## YOUR ASSIGNMENT
Any image in the records is to be skipped; everything else should be reproduced exactly.

********************

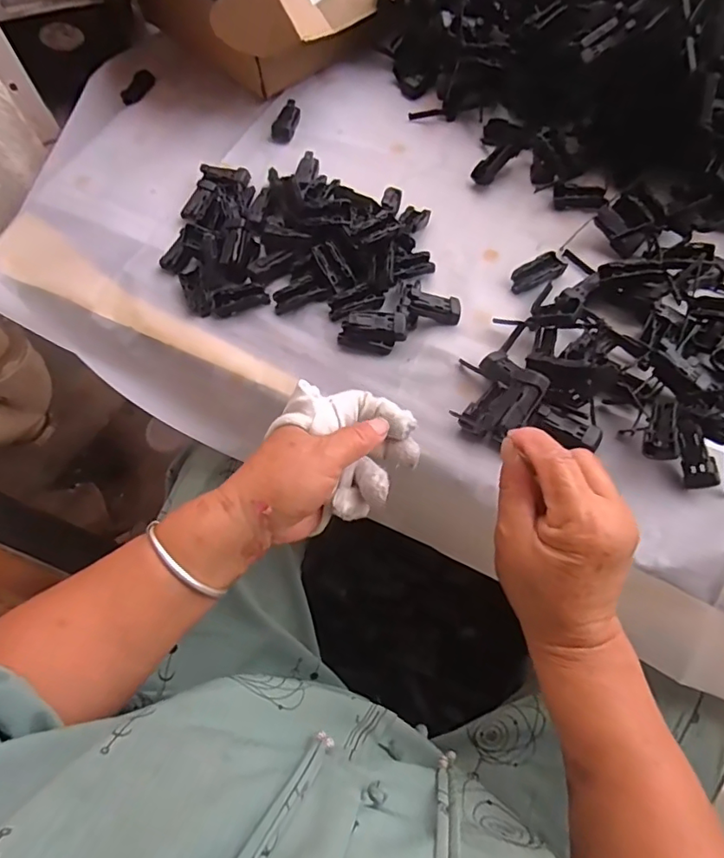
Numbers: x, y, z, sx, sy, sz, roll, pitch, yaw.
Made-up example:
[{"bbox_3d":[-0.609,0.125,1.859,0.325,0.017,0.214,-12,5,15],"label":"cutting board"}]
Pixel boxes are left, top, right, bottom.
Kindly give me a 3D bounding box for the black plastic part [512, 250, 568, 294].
[{"bbox_3d":[0.151,-0.133,0.460,0.048,0.010,0.023,-31,69,-11],"label":"black plastic part"}]

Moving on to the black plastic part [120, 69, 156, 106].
[{"bbox_3d":[-0.256,-0.392,0.611,0.024,0.009,0.049,19,68,10],"label":"black plastic part"}]

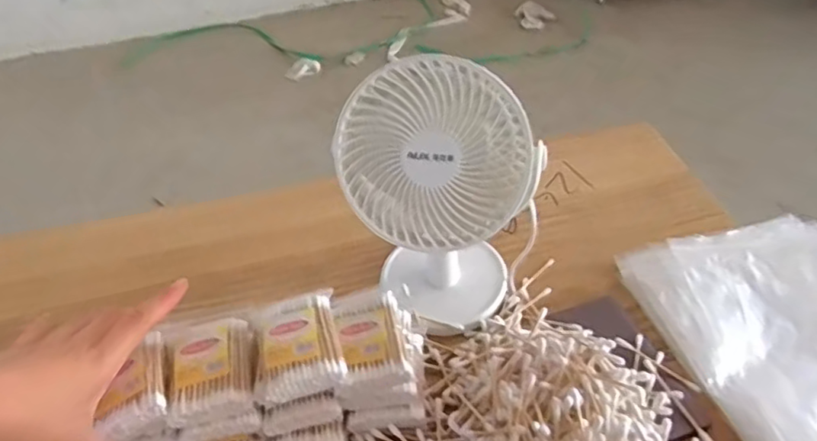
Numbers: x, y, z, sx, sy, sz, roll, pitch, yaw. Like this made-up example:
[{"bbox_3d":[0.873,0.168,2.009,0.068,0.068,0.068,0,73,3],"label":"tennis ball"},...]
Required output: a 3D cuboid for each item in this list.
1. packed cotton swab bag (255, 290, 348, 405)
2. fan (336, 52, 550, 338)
[{"bbox_3d":[-0.080,0.090,0.431,0.062,0.016,0.075,-13,45,-9],"label":"packed cotton swab bag"},{"bbox_3d":[0.025,-0.009,0.471,0.151,0.218,0.086,-2,45,2],"label":"fan"}]

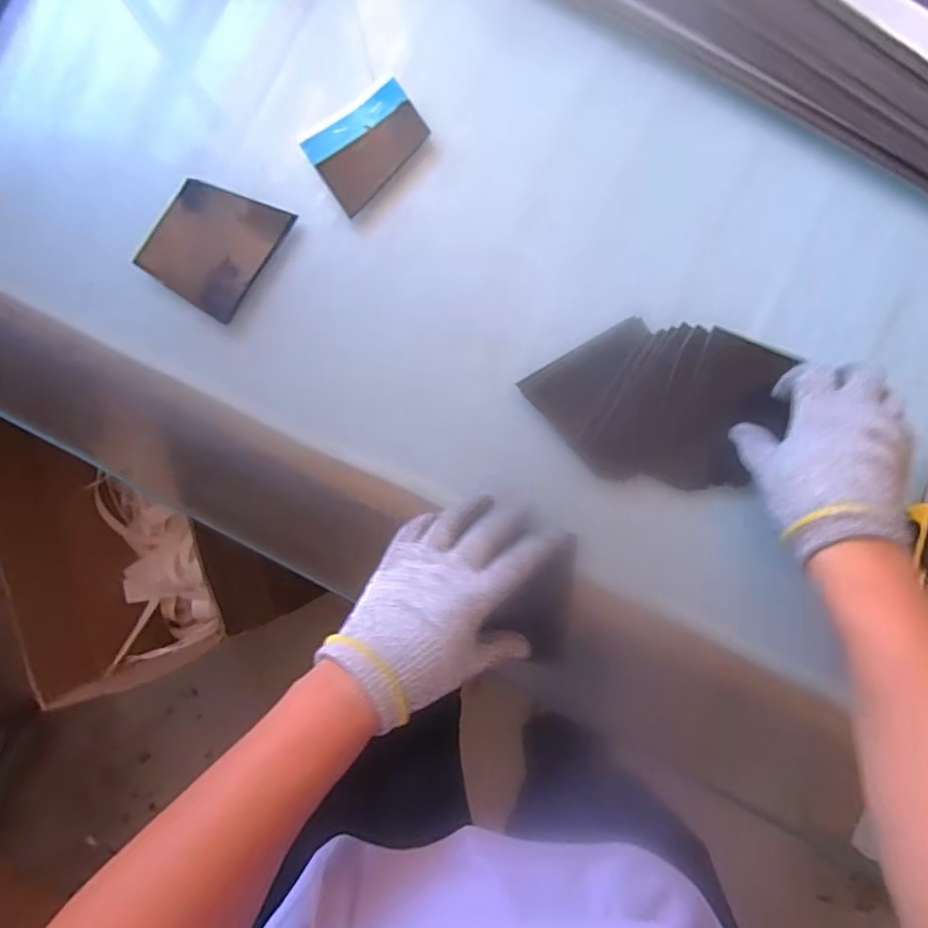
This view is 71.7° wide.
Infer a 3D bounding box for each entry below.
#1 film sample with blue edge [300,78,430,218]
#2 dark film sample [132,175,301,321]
[{"bbox_3d":[-0.073,-0.247,0.503,0.090,0.015,0.065,-41,83,2],"label":"film sample with blue edge"},{"bbox_3d":[-0.198,-0.174,0.503,0.096,0.007,0.095,33,90,7],"label":"dark film sample"}]

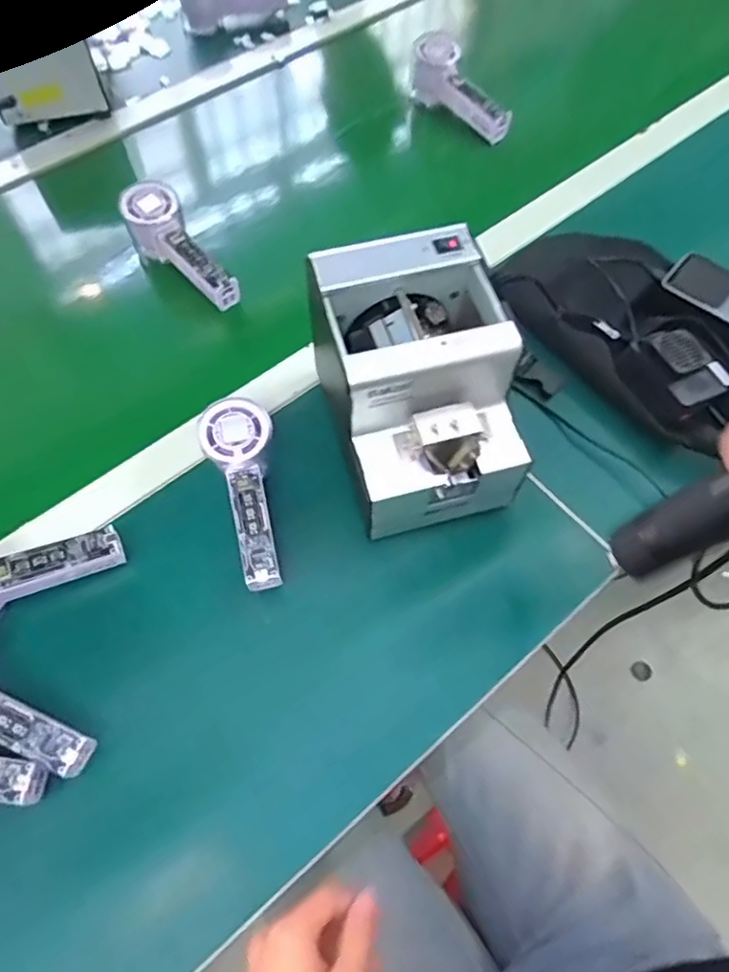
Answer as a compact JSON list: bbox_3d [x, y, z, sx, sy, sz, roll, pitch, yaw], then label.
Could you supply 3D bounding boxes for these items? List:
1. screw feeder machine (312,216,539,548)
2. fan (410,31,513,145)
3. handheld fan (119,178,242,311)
[{"bbox_3d":[0.038,-0.077,0.472,0.127,0.130,0.170,-15,63,-8],"label":"screw feeder machine"},{"bbox_3d":[0.115,-0.472,0.745,0.040,0.071,0.152,-40,82,-18],"label":"fan"},{"bbox_3d":[-0.183,-0.234,0.632,0.051,0.061,0.150,-38,81,-18],"label":"handheld fan"}]

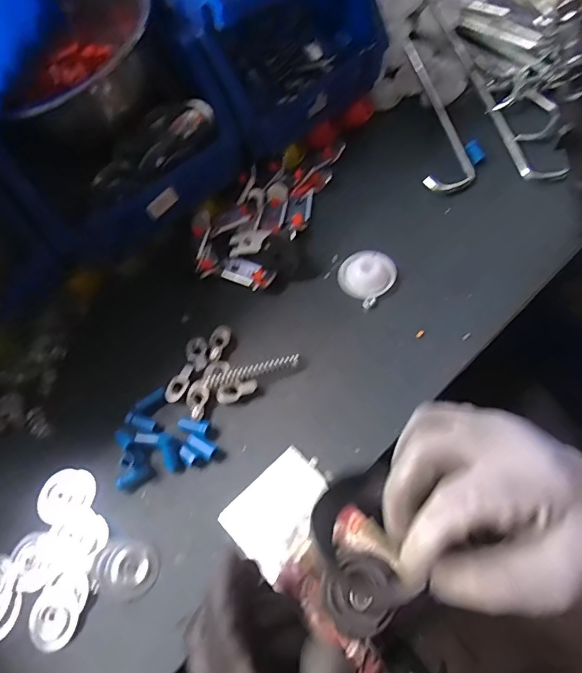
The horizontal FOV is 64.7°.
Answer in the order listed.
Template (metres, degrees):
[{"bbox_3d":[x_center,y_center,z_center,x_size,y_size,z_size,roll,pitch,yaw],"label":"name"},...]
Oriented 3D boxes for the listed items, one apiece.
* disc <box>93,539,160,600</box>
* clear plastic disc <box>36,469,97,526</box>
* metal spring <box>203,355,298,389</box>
[{"bbox_3d":[-0.119,0.167,0.330,0.045,0.009,0.036,2,61,6],"label":"disc"},{"bbox_3d":[-0.177,0.125,0.362,0.044,0.004,0.041,-3,55,4],"label":"clear plastic disc"},{"bbox_3d":[-0.033,0.029,0.390,0.081,0.012,0.011,-12,60,-1],"label":"metal spring"}]

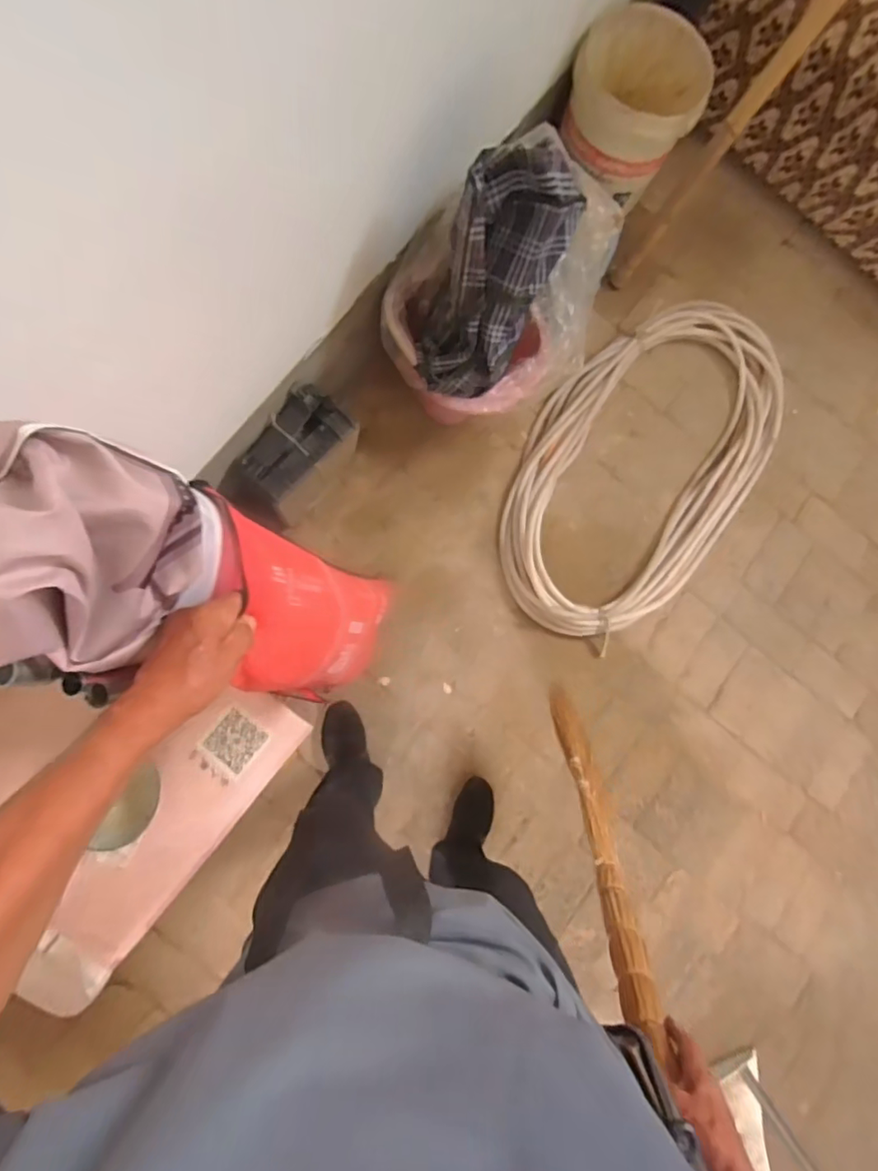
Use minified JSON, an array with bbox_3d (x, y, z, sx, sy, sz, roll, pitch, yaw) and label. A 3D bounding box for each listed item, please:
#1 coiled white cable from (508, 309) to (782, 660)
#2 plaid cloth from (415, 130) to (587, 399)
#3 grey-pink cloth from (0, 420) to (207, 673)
[{"bbox_3d":[0.555,-0.328,1.469,0.588,0.072,1.009,44,82,-3],"label":"coiled white cable"},{"bbox_3d":[0.108,-0.612,1.096,0.213,0.452,0.228,23,46,-6],"label":"plaid cloth"},{"bbox_3d":[-0.266,-0.023,0.414,0.139,0.137,0.169,0,85,-7],"label":"grey-pink cloth"}]

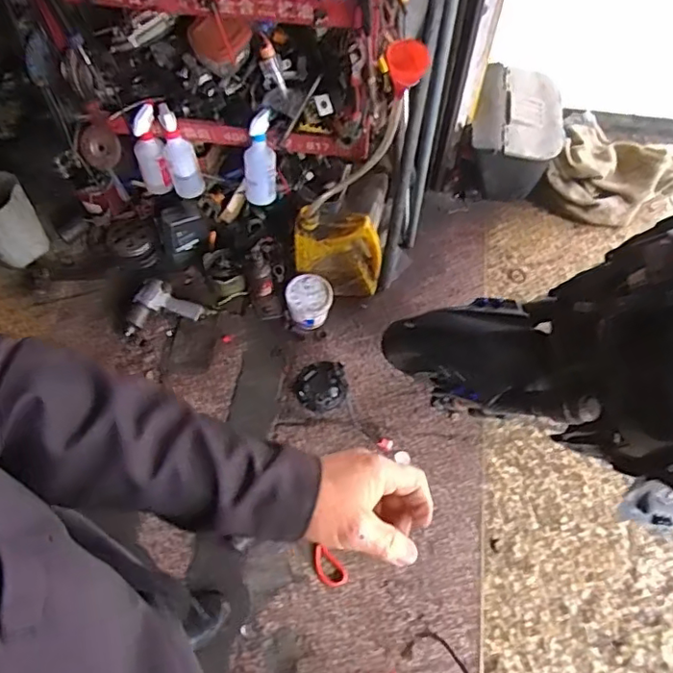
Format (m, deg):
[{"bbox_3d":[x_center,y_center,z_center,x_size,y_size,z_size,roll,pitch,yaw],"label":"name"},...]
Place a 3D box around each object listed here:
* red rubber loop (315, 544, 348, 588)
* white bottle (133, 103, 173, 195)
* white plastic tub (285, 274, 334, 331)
[{"bbox_3d":[-0.019,0.523,1.286,0.094,0.011,0.054,44,79,8],"label":"red rubber loop"},{"bbox_3d":[-0.454,-0.444,1.385,0.075,0.213,0.093,-18,64,-9],"label":"white bottle"},{"bbox_3d":[-0.073,-0.089,1.521,0.122,0.131,0.112,-6,63,-3],"label":"white plastic tub"}]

********************

## OUTPUT FOR THIS TASK
Numbers: x, y, z, sx, sy, sz, roll, pitch, yaw.
Made-up example:
[{"bbox_3d":[-0.609,0.125,1.859,0.325,0.017,0.214,-12,5,15],"label":"cutting board"}]
Pixel boxes are left, top, right, bottom.
Kindly give me a 3D bounding box for the black plastic part [512, 250, 568, 294].
[{"bbox_3d":[0.151,-0.133,0.460,0.048,0.010,0.023,-31,69,-11],"label":"black plastic part"}]

Moving on to the black plastic part [120, 69, 156, 106].
[{"bbox_3d":[-0.256,-0.392,0.611,0.024,0.009,0.049,19,68,10],"label":"black plastic part"}]

Numbers: x, y, z, sx, sy, sz, roll, pitch, yaw. Like this made-up example:
[{"bbox_3d":[0.873,0.168,2.009,0.068,0.068,0.068,0,73,3],"label":"tennis ball"},...]
Required output: a 3D cuboid for each item in this list.
1. packed cotton swab bag (255, 290, 348, 405)
2. fan (336, 52, 550, 338)
[{"bbox_3d":[-0.080,0.090,0.431,0.062,0.016,0.075,-13,45,-9],"label":"packed cotton swab bag"},{"bbox_3d":[0.025,-0.009,0.471,0.151,0.218,0.086,-2,45,2],"label":"fan"}]

This view is 71.7° wide.
Infer a 3D bounding box for each entry below.
#1 film sample with blue edge [300,78,430,218]
#2 dark film sample [132,175,301,321]
[{"bbox_3d":[-0.073,-0.247,0.503,0.090,0.015,0.065,-41,83,2],"label":"film sample with blue edge"},{"bbox_3d":[-0.198,-0.174,0.503,0.096,0.007,0.095,33,90,7],"label":"dark film sample"}]

Answer as a compact JSON list: bbox_3d [x, y, z, sx, sy, sz, roll, pitch, yaw], then label.
Could you supply 3D bounding boxes for these items? List:
1. screw feeder machine (312,216,539,548)
2. fan (410,31,513,145)
3. handheld fan (119,178,242,311)
[{"bbox_3d":[0.038,-0.077,0.472,0.127,0.130,0.170,-15,63,-8],"label":"screw feeder machine"},{"bbox_3d":[0.115,-0.472,0.745,0.040,0.071,0.152,-40,82,-18],"label":"fan"},{"bbox_3d":[-0.183,-0.234,0.632,0.051,0.061,0.150,-38,81,-18],"label":"handheld fan"}]

The horizontal FOV is 64.7°.
Answer in the order listed.
Template (metres, degrees):
[{"bbox_3d":[x_center,y_center,z_center,x_size,y_size,z_size,roll,pitch,yaw],"label":"name"},...]
Oriented 3D boxes for the listed items, one apiece.
* disc <box>93,539,160,600</box>
* clear plastic disc <box>36,469,97,526</box>
* metal spring <box>203,355,298,389</box>
[{"bbox_3d":[-0.119,0.167,0.330,0.045,0.009,0.036,2,61,6],"label":"disc"},{"bbox_3d":[-0.177,0.125,0.362,0.044,0.004,0.041,-3,55,4],"label":"clear plastic disc"},{"bbox_3d":[-0.033,0.029,0.390,0.081,0.012,0.011,-12,60,-1],"label":"metal spring"}]

Use minified JSON, an array with bbox_3d (x, y, z, sx, sy, sz, roll, pitch, yaw) and label. A 3D bounding box for each listed item, please:
#1 coiled white cable from (508, 309) to (782, 660)
#2 plaid cloth from (415, 130) to (587, 399)
#3 grey-pink cloth from (0, 420) to (207, 673)
[{"bbox_3d":[0.555,-0.328,1.469,0.588,0.072,1.009,44,82,-3],"label":"coiled white cable"},{"bbox_3d":[0.108,-0.612,1.096,0.213,0.452,0.228,23,46,-6],"label":"plaid cloth"},{"bbox_3d":[-0.266,-0.023,0.414,0.139,0.137,0.169,0,85,-7],"label":"grey-pink cloth"}]

Format (m, deg):
[{"bbox_3d":[x_center,y_center,z_center,x_size,y_size,z_size,roll,pitch,yaw],"label":"name"},...]
Place a 3D box around each object listed here:
* red rubber loop (315, 544, 348, 588)
* white bottle (133, 103, 173, 195)
* white plastic tub (285, 274, 334, 331)
[{"bbox_3d":[-0.019,0.523,1.286,0.094,0.011,0.054,44,79,8],"label":"red rubber loop"},{"bbox_3d":[-0.454,-0.444,1.385,0.075,0.213,0.093,-18,64,-9],"label":"white bottle"},{"bbox_3d":[-0.073,-0.089,1.521,0.122,0.131,0.112,-6,63,-3],"label":"white plastic tub"}]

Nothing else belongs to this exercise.